__PROBLEM STATEMENT__
In the records below, the line with "Lourdes Crespo" opens the range and the line with "papel protagonista en series..." closes it; print that range exactly and nothing else.
===== TASK INPUTS =====
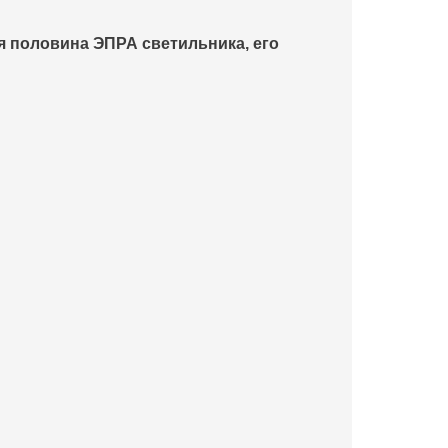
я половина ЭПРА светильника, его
=====
===== TASK INPUTS =====
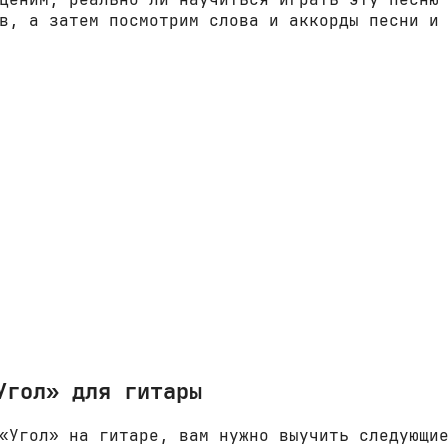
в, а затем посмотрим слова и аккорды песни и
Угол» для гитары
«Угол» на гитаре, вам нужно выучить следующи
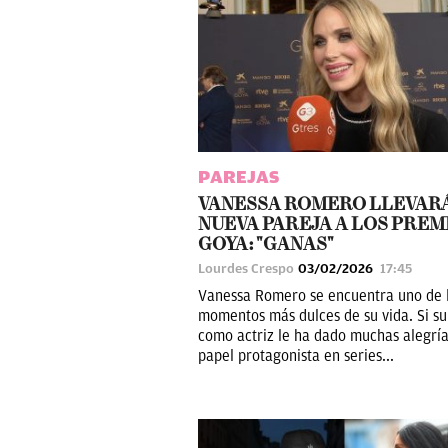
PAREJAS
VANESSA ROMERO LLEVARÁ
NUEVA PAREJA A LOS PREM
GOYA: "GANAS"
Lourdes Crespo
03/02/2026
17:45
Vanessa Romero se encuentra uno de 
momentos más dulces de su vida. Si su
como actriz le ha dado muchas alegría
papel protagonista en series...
=====
__TASK SOLUTION__
Lourdes Crespo
03/02/2026
17:45
Vanessa Romero se encuentra uno de 
momentos más dulces de su vida. Si su
como actriz le ha dado muchas alegría
papel protagonista en series...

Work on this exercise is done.